Hydro One’s first action was to take a step back and take a broad view of the mandate, asking what it meant to each component of infrastructure, IT and communications. Once the company settled on a plan of attack, it immediately started educating consumers.
“We started bringing in consumers, saying, ‘we’re delivering the government’s mandate, we’re starting with smart meters, it’s about getting price transparency in your hands so you can help us de-stress the electricity system and improve the environment by allowing us to reduce peak demand and get off coal,’” Stevens says. “We’ve played that message out to them consistently.”
From the beginning, Hydro One’s message was clear, concise and firm: This is happening, it has to happen, here’s why, and here’s what you will be asked to do. Explaining the environmental aspect of the mandate was part of it, but Stevens adds that being clear that aging infrastructure absolutely needed to be replaced was key to establishing a sense of urgency.
Once the need for investment is established, the smart aspect is easier to justify: Infrastructure has to be replaced, so why not do it with tomorrow’s technology instead of yesterday’s? The emphasis was squarely on the role of smart meters as a vehicle to communicate cost signals—either to encourage consumers to invest themselves in a comprehensive conservation effort, or at least to understand power costs.
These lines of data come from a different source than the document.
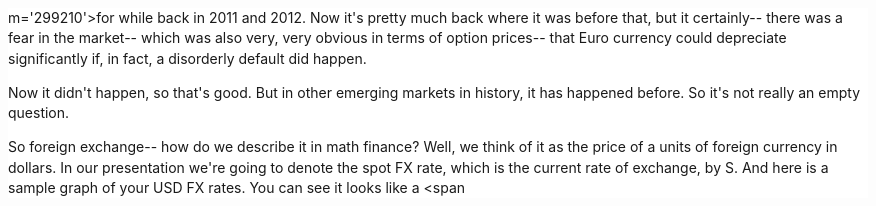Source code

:   m='299210'>for</span> <span m='299340'>while</span> <span
  m='300800'>back</span> <span m='301110'>in</span> <span m='302480'>2011</span>
  <span m='303510'>and</span> <span m='303990'>2012.</span> <span
  m='305170'>Now</span> <span m='305400'>it's</span> <span
  m='305590'>pretty</span> <span m='305770'>much</span> <span
  m='305950'>back</span> <span m='306680'>where</span> <span
  m='306910'>it</span> <span m='307020'>was</span> <span
  m='307190'>before</span> <span m='307480'>that,</span> <span
  m='307710'>but</span> <span m='308270'>it</span> <span
  m='308400'>certainly--</span> <span m='308850'>there</span> <span
  m='309600'>was</span> <span m='309730'>a</span> <span m='310100'>fear</span>
  <span m='310430'>in</span> <span m='310490'>the</span> <span
  m='310580'>market--</span> <span m='311250'>which</span> <span
  m='311490'>was</span> <span m='311630'>also</span> <span
  m='312480'>very,</span> <span m='313000'>very</span> <span
  m='313350'>obvious</span> <span m='314430'>in</span> <span
  m='314530'>terms</span> <span m='314730'>of</span> <span
  m='314860'>option</span> <span m='315130'>prices--</span> <span
  m='315990'>that</span> <span m='318190'>Euro</span> <span
  m='318475'>currency</span> <span m='318760'>could</span> <span
  m='318920'>depreciate</span> <span m='319370'>significantly</span> <span
  m='319950'>if,</span> <span m='320200'>in</span> <span m='320310'>fact,</span>
  <span m='320560'>a</span> <span m='321290'>disorderly</span> <span
  m='321810'>default</span> <span m='321920'>did</span> <span
  m='322130'>happen.</span> </p><p><span m='322950'>Now</span> <span
  m='323110'>it</span> <span m='323230'>didn't</span> <span
  m='323480'>happen,</span> <span m='324570'>so</span> <span
  m='324850'>that's</span> <span m='325800'>good.</span> <span
  m='326790'>But</span> <span m='327070'>in</span> <span m='327210'>other</span>
  <span m='327430'>emerging</span> <span m='327740'>markets</span> <span
  m='328030'>in</span> <span m='328100'>history,</span> <span m='328510'>it
  has</span> <span m='328730'>happened</span> <span m='329050'>before.</span>
  <span m='330650'>So</span> <span m='330800'>it's</span> <span
  m='331220'>not</span> <span m='331420'>really</span> <span
  m='332600'>an</span> <span m='332710'>empty</span> <span
  m='332960'>question.</span> </p><p><span m='333980'>So</span> <span
  m='334830'>foreign</span> <span m='335140'>exchange--</span> <span
  m='336300'>how</span> <span m='336480'>do</span> <span m='336550'>we</span>
  <span m='336640'>describe</span> <span m='337110'>it</span> <span
  m='338130'>in</span> <span m='338440'>math</span> <span
  m='338680'>finance?</span> <span m='339090'>Well,</span> <span
  m='339240'>we</span> <span m='339360'>think</span> <span m='339590'>of</span>
  <span m='339710'>it</span> <span m='339820'>as</span> <span
  m='339990'>the</span> <span m='340080'>price</span> <span m='340480'>of</span>
  <span m='340690'>a</span> <span m='340890'>units</span> <span
  m='341170'>of</span> <span m='341240'>foreign</span> <span
  m='341520'>currency</span> <span m='341890'>in</span> <span
  m='341980'>dollars.</span> <span m='343570'>In</span> <span
  m='343830'>our</span> <span m='344020'>presentation</span> <span
  m='344610'>we're</span> <span m='344770'>going</span> <span
  m='344960'>to</span> <span m='345050'>denote</span> <span
  m='345620'>the</span> <span m='346130'>spot</span> <span m='346550'>FX</span>
  <span m='346870'>rate,</span> <span m='347090'>which</span> <span
  m='347280'>is</span> <span m='347370'>the</span> <span
  m='347480'>current</span> <span m='347820'>rate</span> <span
  m='347990'>of</span> <span m='348150'>exchange,</span> <span
  m='349170'>by</span> <span m='349360'>S.</span> <span m='349830'>And</span>
  <span m='350150'>here is</span> <span m='350500'>a</span> <span
  m='350560'>sample</span> <span m='351010'>graph</span> <span
  m='351400'>of</span> <span m='351510'>your</span> <span m='351560'>USD</span>
  <span m='353040'>FX</span> <span m='353360'>rates.</span> <span
  m='354020'>You</span> <span m='354140'>can</span> <span m='354260'>see</span>
  <span m='354440'>it</span> <span m='354510'>looks</span> <span
  m='354920'>like</span> <span m='355140'>a</span> <span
Historically one could boil consumers’ engagement with electric utilities down to two words: reliability and cost. Nothing about smart grid is remotely that simple or concise, so adding a third leg to customer awareness is a challenge under the best conditions. Certainly strong government backing makes things easier in Ontario than they are almost anywhere in the United States, but there’s still a lesson in the clear and consistent message the utility is sending to its customers. It’s an unflinching message of necessity, not a dance around hard questions or a promise of pie-in-the-sky returns.
“Rates are going up,” Stevens says. “The government is talking about the need of infrastructure investment, and we’re talking to customers about it. We’ve made the investment, and we’re going to give you the price transparency.”
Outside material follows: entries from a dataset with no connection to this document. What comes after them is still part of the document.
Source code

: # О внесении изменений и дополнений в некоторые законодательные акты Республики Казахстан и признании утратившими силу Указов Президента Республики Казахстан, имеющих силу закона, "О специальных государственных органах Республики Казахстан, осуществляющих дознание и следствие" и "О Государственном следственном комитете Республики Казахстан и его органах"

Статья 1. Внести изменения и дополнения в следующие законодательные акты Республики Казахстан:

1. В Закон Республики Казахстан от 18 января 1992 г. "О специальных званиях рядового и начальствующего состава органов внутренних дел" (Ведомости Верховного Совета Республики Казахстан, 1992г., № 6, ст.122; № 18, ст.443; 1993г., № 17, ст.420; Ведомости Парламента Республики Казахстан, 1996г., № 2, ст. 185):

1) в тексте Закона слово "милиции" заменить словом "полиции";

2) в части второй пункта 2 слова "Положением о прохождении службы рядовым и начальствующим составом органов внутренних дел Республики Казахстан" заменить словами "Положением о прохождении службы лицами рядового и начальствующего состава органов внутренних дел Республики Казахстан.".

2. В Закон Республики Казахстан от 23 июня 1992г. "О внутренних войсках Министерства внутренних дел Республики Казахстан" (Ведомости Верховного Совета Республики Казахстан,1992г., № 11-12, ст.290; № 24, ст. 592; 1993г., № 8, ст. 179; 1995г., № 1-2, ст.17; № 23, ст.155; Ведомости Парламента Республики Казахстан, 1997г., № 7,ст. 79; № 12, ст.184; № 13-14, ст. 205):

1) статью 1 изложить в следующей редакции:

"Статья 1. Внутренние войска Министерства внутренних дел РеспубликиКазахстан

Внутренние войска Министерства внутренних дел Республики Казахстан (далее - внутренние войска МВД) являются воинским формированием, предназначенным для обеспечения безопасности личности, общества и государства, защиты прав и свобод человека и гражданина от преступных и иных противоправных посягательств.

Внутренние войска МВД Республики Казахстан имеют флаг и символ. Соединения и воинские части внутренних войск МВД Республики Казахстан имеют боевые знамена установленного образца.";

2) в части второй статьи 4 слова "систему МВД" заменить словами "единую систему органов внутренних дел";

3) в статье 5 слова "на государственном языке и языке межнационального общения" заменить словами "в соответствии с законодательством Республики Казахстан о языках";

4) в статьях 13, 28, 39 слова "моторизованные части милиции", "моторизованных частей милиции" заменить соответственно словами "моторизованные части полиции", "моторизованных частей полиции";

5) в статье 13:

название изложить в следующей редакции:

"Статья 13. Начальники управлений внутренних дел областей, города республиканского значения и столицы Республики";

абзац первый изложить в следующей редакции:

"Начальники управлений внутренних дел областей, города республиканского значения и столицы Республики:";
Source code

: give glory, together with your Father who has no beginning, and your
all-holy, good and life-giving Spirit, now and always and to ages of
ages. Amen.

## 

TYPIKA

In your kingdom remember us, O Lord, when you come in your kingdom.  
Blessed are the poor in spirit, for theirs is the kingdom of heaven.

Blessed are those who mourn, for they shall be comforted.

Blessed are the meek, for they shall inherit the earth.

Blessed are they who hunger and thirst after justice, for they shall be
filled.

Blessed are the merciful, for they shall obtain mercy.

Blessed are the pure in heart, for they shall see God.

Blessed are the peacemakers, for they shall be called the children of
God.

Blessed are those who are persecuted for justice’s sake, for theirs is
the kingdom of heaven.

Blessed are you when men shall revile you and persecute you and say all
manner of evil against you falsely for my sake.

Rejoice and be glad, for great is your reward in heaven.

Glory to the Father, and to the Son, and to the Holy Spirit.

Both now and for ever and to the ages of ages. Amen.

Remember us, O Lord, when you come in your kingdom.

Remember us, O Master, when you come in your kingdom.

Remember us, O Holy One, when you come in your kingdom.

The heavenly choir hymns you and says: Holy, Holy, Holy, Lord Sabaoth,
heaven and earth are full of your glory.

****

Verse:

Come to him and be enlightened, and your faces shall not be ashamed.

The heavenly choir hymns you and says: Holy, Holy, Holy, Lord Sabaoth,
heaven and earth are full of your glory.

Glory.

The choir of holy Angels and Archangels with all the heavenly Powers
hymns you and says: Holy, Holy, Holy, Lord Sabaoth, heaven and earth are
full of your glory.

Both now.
It’s worth saying again; the smart grid is already being built, and that construction will continue. Smart networks, AMI, demand response, home energy management—it’s all happening. But the effectiveness of utilities in explaining the associated complex concepts, new value propositions and, yes, higher costs to consumers will have a major effect on how long it takes and how much it costs.
“There are some elements of what different people call smart grid that are going to have bumpy times in the short term,” Causey says. “Eventually the grid will become more automated, more efficient and more right-sized for demand, but a lot of the things just aren’t going to work in the short term. You can’t do all of this stuff overnight.”
Elster’s Munday adds, “It’s a journey. You learn as you move forward. As long as you keep focused on serving the consumer, the smart grid does deliver benefits.”
That evolutionary path, however, makes it difficult for utilities to hone their smart grid message, and many utilities are learning the hard way that customer communication can be as difficult as the most demanding technical problems. In fact, talking about technical issues on a national scale is practically moot, given all the variables in regulation, climate, markets and infrastructure around the country. But the communication problem is a universal nut that every utility must crack.
“The bottom line is we need to take care of our infrastructure as a country, because the northeast blackout cost us almost 1 percent of our GDP—one blackout,” Hickman says, “We know what we need to do today, and we can’t let a bunch of distracting conversations cause us not to take the first step forward on the path.”